STUDY OBJECTIVE: The objective of this study is to systematically review the accuracy of the Alvarado score and Pediatric Appendicitis Score and to identify optimal cutoffs for low- and high-risk populations.

METHODS: We performed a systematic review of the literature and identified 26 studies of the accuracy of the Alvarado score and Pediatric Appendicitis Score. Data were abstracted in parallel, and only prospective, cohort studies that avoided verification bias were included. We calculated summary likelihood ratios for low-, moderate-, and high-risk groups, using all possible cutoffs based on available data, even if not reported in the original study.

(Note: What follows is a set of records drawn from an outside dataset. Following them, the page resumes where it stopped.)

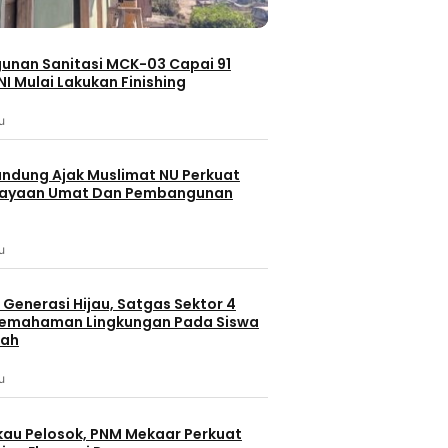
nan Sanitasi MCK-03 Capai 91
NI Mulai Lakukan Finishing
u
andung Ajak Muslimat NU Perkuat
ayaan Umat Dan Pembangunan
u
Generasi Hijau, Satgas Sektor 4
Pemahaman Lingkungan Pada Siswa
lah
Batam
u
Batam
Berita Terbaru
erbaru
Berita
Berita Utama
Politik
Gaya H
au Pelosok, PNM Mekaar Perkuat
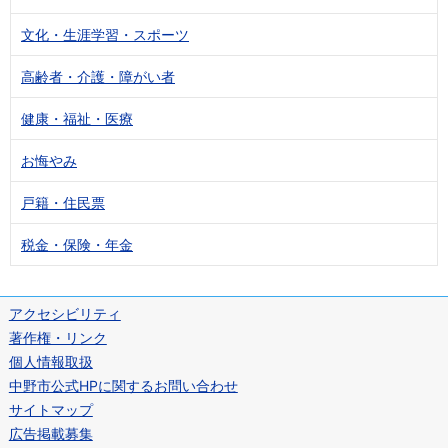
文化・生涯学習・スポーツ
高齢者・介護・障がい者
健康・福祉・医療
お悔やみ
戸籍・住民票
税金・保険・年金
アクセシビリティ
著作権・リンク
個人情報取扱
中野市公式HPに関するお問い合わせ
サイトマップ
広告掲載募集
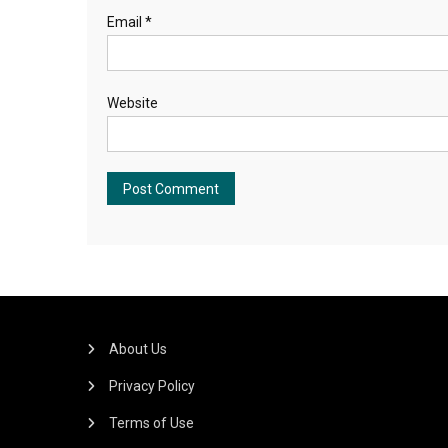
Email
*
Website
About Us
Privacy Policy
Terms of Use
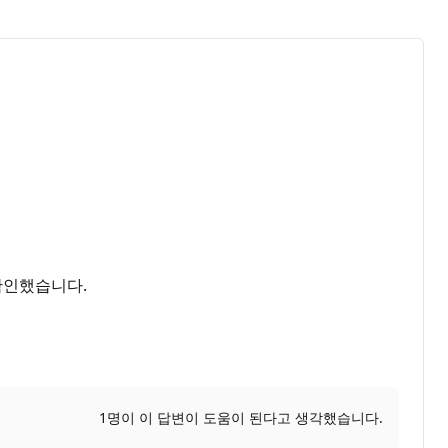
확인했습니다.
1명이 이 답변이 도움이 된다고 생각했습니다.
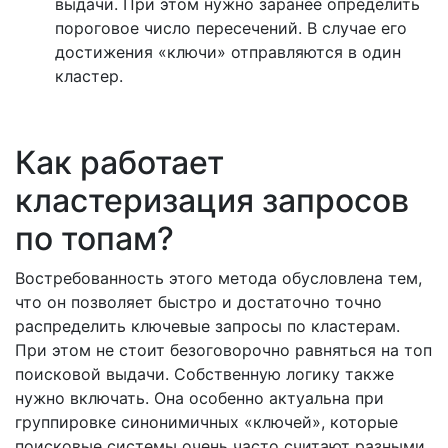
выдачи. При этом нужно заранее определить
пороговое число пересечений. В случае его
достижения «ключи» отправляются в один
кластер.
Как работает
кластеризация запросов
по топам?
Востребованность этого метода обусловлена тем,
что он позволяет быстро и достаточно точно
распределить ключевые запросы по кластерам.
При этом не стоит безоговорочно равняться на топ
поисковой выдачи. Собственную логику также
нужно включать. Она особенно актуальна при
группировке синонимичных «ключей», которые
поисковые системы очень часто считают разными.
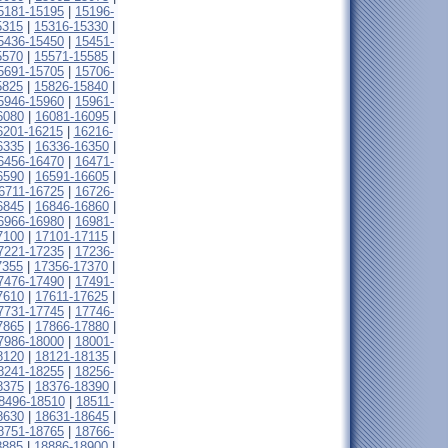
5181-15195
|
15196-
5315
|
15316-15330
|
5436-15450
|
15451-
5570
|
15571-15585
|
5691-15705
|
15706-
5825
|
15826-15840
|
5946-15960
|
15961-
6080
|
16081-16095
|
6201-16215
|
16216-
6335
|
16336-16350
|
6456-16470
|
16471-
6590
|
16591-16605
|
6711-16725
|
16726-
6845
|
16846-16860
|
6966-16980
|
16981-
7100
|
17101-17115
|
7221-17235
|
17236-
7355
|
17356-17370
|
7476-17490
|
17491-
7610
|
17611-17625
|
7731-17745
|
17746-
7865
|
17866-17880
|
7986-18000
|
18001-
8120
|
18121-18135
|
8241-18255
|
18256-
8375
|
18376-18390
|
8496-18510
|
18511-
8630
|
18631-18645
|
8751-18765
|
18766-
8885
|
18886-18900
|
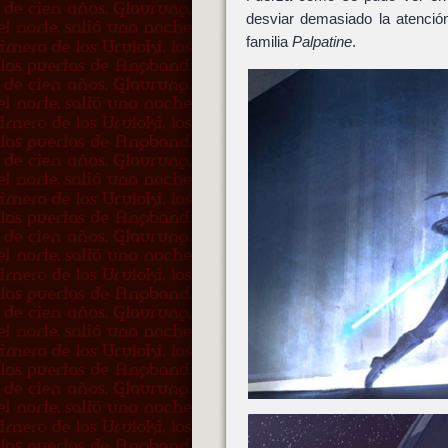
desviar demasiado la atenci
familia
Palpatine
.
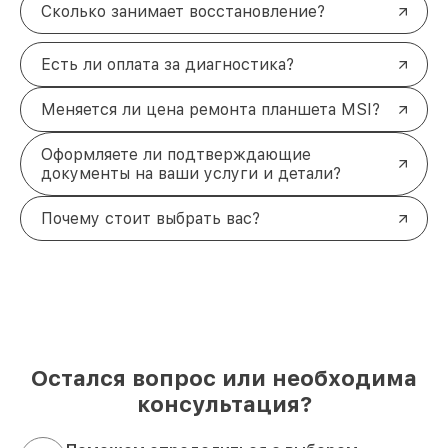
Сколько занимает восстановление?
Есть ли оплата за диагностика?
Меняется ли цена ремонта планшета MSI?
Оформляете ли подтверждающие
документы на ваши услуги и детали?
Почему стоит выбрать вас?
Остался вопрос или необходима
консультация?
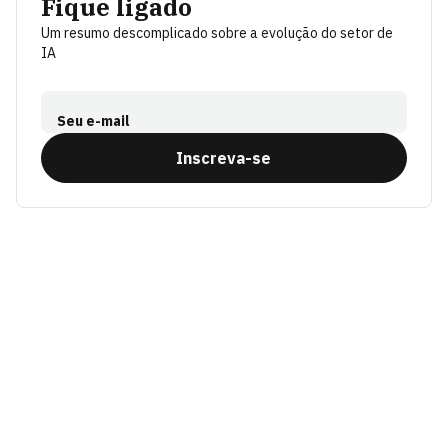
Fique ligado
Um resumo descomplicado sobre a evolução do setor de
IA
Seu e-mail
Inscreva-se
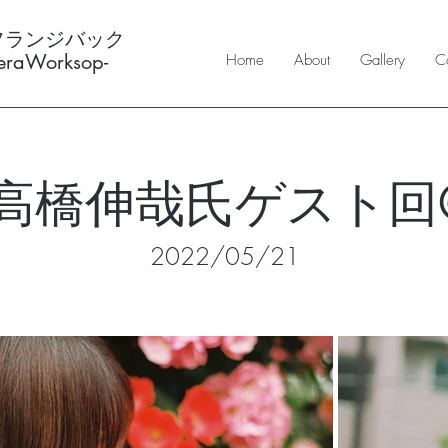
フランジバック
meraWorksop-
Home
About
Gallery
Co
回高橋伸哉氏ゲスト回
2022/05/21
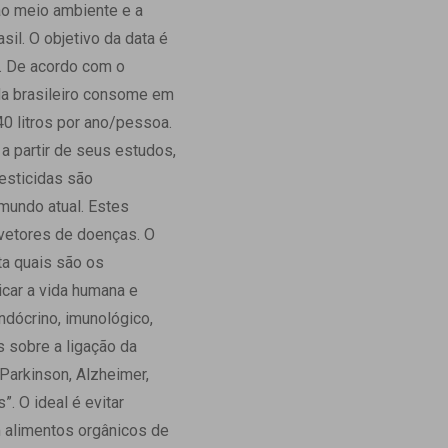
ao meio ambiente e a
Ambulatório Digital de Nutrição para
sil. O objetivo da data é
Empresas
. De acordo com o
Tele Interconsultas
da brasileiro consome em
Cabine Telemedicina
0 litros por ano/pessoa.
Gestão do Cuidado
 partir de seus estudos,
esticidas são
mundo atual. Estes
vetores de doenças. O
ta quais são os
icar a vida humana e
ndócrino, imunológico,
s sobre a ligação da
Parkinson, Alzheimer,
. O ideal é evitar
 alimentos orgânicos de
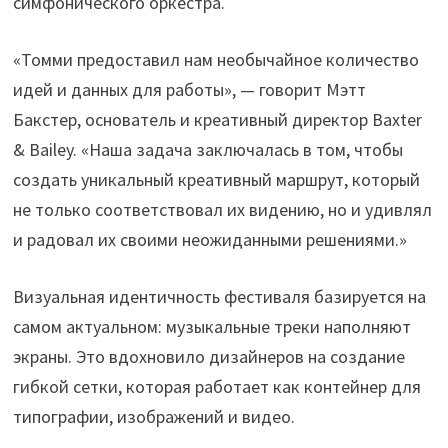
симфонического оркестра.
«Томми предоставил нам необычайное количество
идей и данных для работы», — говорит Мэтт
Бакстер, основатель и креативный директор Baxter
& Bailey. «Наша задача заключалась в том, чтобы
создать уникальный креативный маршрут, который
не только соответствовал их видению, но и удивлял
и радовал их своими неожиданными решениями.»
Визуальная идентичность фестиваля базируется на
самом актуальном: музыкальные треки наполняют
экраны. Это вдохновило дизайнеров на создание
гибкой сетки, которая работает как контейнер для
типографии, изображений и видео.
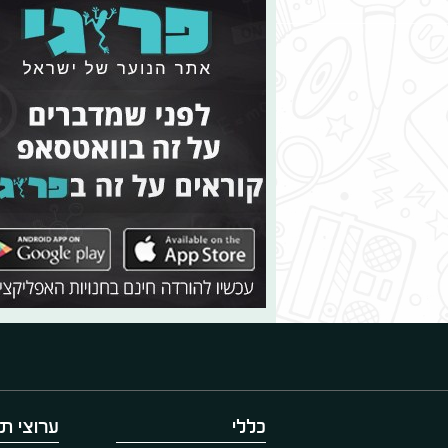
כללי
ערוצי תו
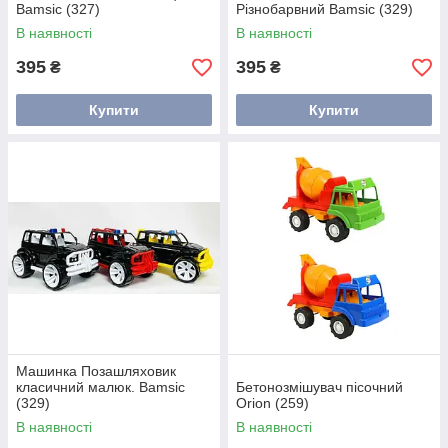
Bamsic (327)
Різнобарвний Bamsic (329)
В наявності
В наявності
395
395
₴
₴
Купити
Купити
Машинка Позашляховик
класичний малюк. Bamsic
Бетонозмішувач пісочний
(329)
Orion (259)
В наявності
В наявності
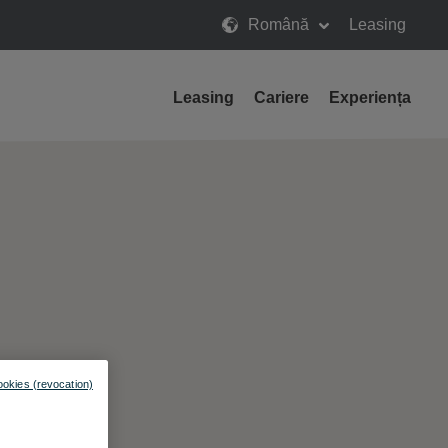
Română
Leasing
Leasing
Cariere
Experiența
ookies (revocation)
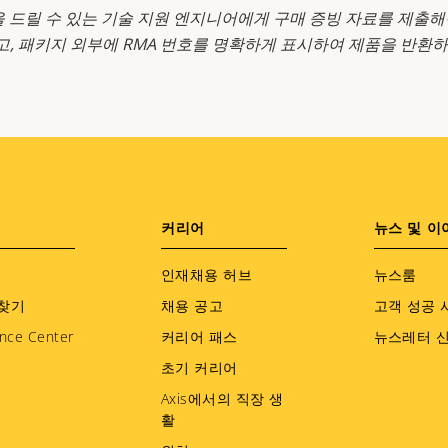
을 드릴 수 있는 기술 지원 엔지니어에게 구매 증빙 자료를 제출해
고, 패키지 외부에 RMA 번호를 명확하게 표시하여 제품을 반환하
커리어
뉴스 및 이
인재채용 허브
뉴스룸
찾기
채용 공고
고객 성공 
nce Center
커리어 패스
뉴스레터 
초기 커리어
Axis에서의 직장 생
활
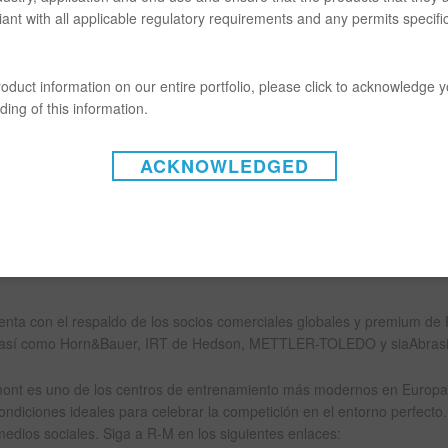
 técnicos y de comercialización de R-M.
ant with all applicable regulatory requirements and any permits specific
on un total de 13 ganadores. Debido a los retos de la pandemia y de via
olonia, Marruecos, España, Portugal, Alemania, Japón y los Estados Uni
oduct information on our entire portfolio, please click to acknowledge 
una serie de siete retos digitales basados en habilidades, incluyendo le
ing of this information.
ud y seguridad, y usando productos relacionados con la pintura.
ACKNOWLEDGED
o insignia premium de R-M, diseñado para desarrollar y nutrir talentos
uro sustentable de habilidades en la industria de acabados de repintado
vidad, la digitalización y la sustentabilidad para asegurarse de que la
 combinación correcta de habilidades para crear un canal de talento q
”, expresó Fabien Boschetti, Director de Mercadotecnia Global y Soluc
enta con el respaldo de los socios comerciales globales y premium de
sí como Horn&Bauer, IRT de Hedson, METTLER-TOLEDO y siaAbrasi
ont es uno de los centros de entrenamiento más modernos en Europa
ondiciones ideales para celebrar la competición en el entorno perfecto.
medios sociales. Siga a R-M en los siguientes enlaces:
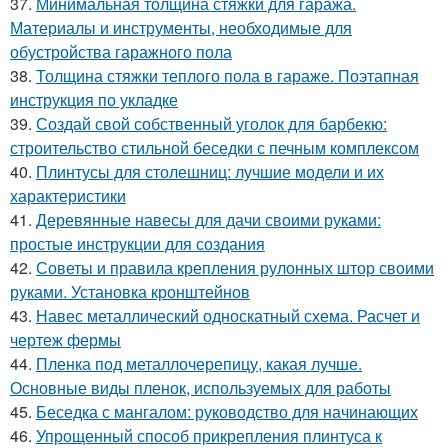
37.
Минимальная толщина стяжки для гаража.
Материалы и инструменты, необходимые для
обустройства гаражного пола
38.
Толщина стяжки теплого пола в гараже. Поэтапная
инструкция по укладке
39.
Создай свой собственный уголок для барбекю:
строительство стильной беседки с печным комплексом
40.
Плинтусы для столешниц: лучшие модели и их
характеристики
41.
Деревянные навесы для дачи своими руками:
простые инструкции для создания
42.
Советы и правила крепления рулонных штор своими
руками. Установка кронштейнов
43.
Навес металлический односкатный схема. Расчет и
чертеж фермы
44.
Пленка под металлочерепицу, какая лучше.
Основные виды пленок, используемых для работы
45.
Беседка с мангалом: руководство для начинающих
46.
Упрощенный способ прикрепления плинтуса к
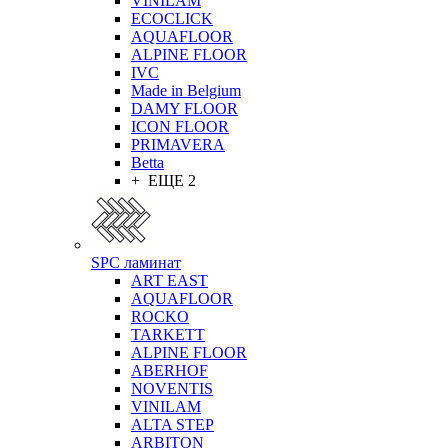
VINILAM
ECOCLICK
AQUAFLOOR
ALPINE FLOOR
IVC
Made in Belgium
DAMY FLOOR
ICON FLOOR
PRIMAVERA
Betta
+ ЕЩЕ 2
SPC ламинат
ART EAST
AQUAFLOOR
ROCKO
TARKETT
ALPINE FLOOR
ABERHOF
NOVENTIS
VINILAM
ALTA STEP
ARBITON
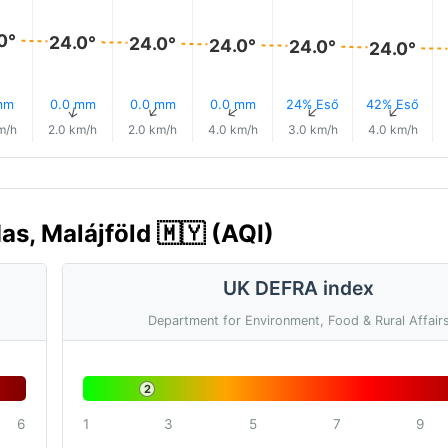
0°
24.0°
24.0°
24.0°
24.0°
24.0°
mm
0.0 mm
0.0 mm
0.0 mm
24% Eső
42% Eső
↑
↑
↑
↑
↑
↑
m/h
2.0 km/h
2.0 km/h
4.0 km/h
3.0 km/h
4.0 km/h
as, Malájföld 🇲🇾 (AQI)
UK DEFRA index
Department for Environment, Food & Rural Affair
2
6
1
3
5
7
9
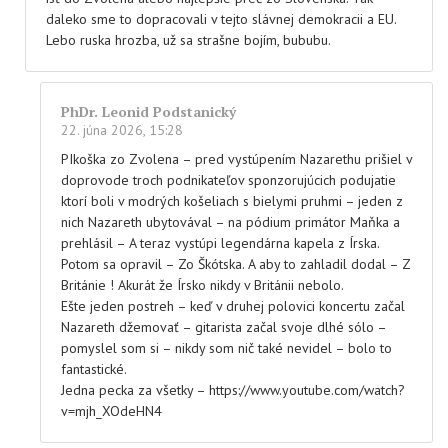
daleko sme to dopracovali v tejto slávnej demokracii a EU.
Lebo ruska hrozba, už sa strašne bojím, bububu.
PhDr. Leonid Podstanický
22. júna 2026, 15:28
PIkoška zo Zvolena – pred vystúpením Nazarethu prišiel v
doprovode troch podnikateľov sponzorujúcich podujatie
ktorí boli v modrých košeliach s bielymi pruhmi – jeden z
nich Nazareth ubytovával – na pódium primátor Maňka a
prehlásil – A teraz vystúpi legendárna kapela z Írska.
Potom sa opravil – Zo Škótska. A aby to zahladil dodal – Z
Británie ! Akurát že Írsko nikdy v Británii nebolo.
Ešte jeden postreh – keď v druhej polovici koncertu začal
Nazareth džemovať – gitarista začal svoje dlhé sólo –
pomyslel som si – nikdy som nič také nevidel – bolo to
fantastické.
Jedna pecka za všetky – https://www.youtube.com/watch?
v=mjh_XOdeHN4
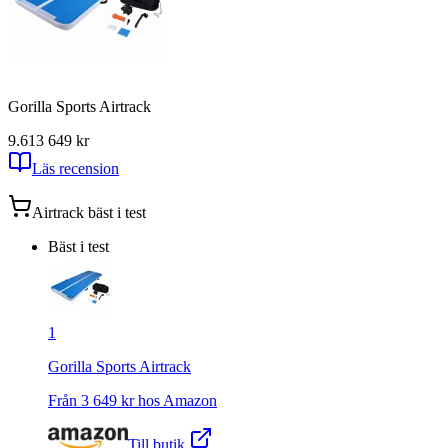
Gorilla Sports Airtrack
9.61
3 649
kr
Läs recension
Airtrack
bäst i test
Bäst i test
1
Gorilla Sports Airtrack
Från
3 649
kr hos
Amazon
Till butik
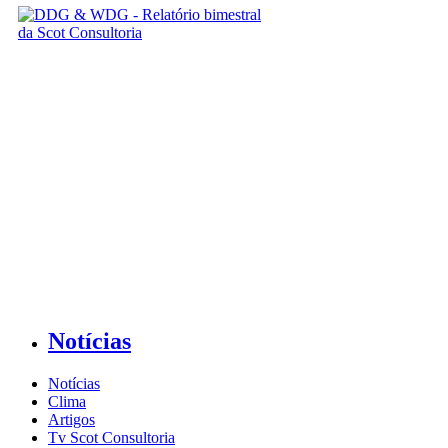
Notícias
Notícias
Clima
Artigos
Tv Scot Consultoria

RESULTS: The pretest probability of appendicitis was approximately 33% in studies of children and approximately 66% in studies of adults. Likelihood ratios at different cutoffs for the Alvarado score in adults were as follows: 0.03 (<4 points), 0.42 (4 to 6 points), and 3.4 (≥ 7 points); and 0.01 (<5 points), 0.98 (5 to 8 points), and 6.7 (≥ 9 points). Likelihood ratios for the Alvarado score in children were as follows: 0.02 (<4 points), 0.27 (4 to 6 points), and 4.2 (≥ 7 points); and 0.04 (<5 points), 1.2 (5 to 8 points), and 8.5 (≥ 9 points). For the Pediatric Appendicitis Score, likelihood ratios were 0.13 (<4 points), 0.70 (4 to 7 points), and 8.1 (≥ 8 points).

CONCLUSION: For children with a pretest probability of acute appendicitis of 60% or less, an Alvarado score below 4 rules out the diagnosis; this is also true for a score less than 5 if the pretest probability is up to approximately 40%. In adults with a pretest probability greater than or equal to 60%, an Alvarado score of 8 or higher rules in the diagnosis, whereas one of 9 or higher rules in the diagnosis at pretest probabilities greater than or equal to 40%. The Pediatric Appendicitis Score did not identify clinically useful low- or high-risk groups at typical pretest probabilities.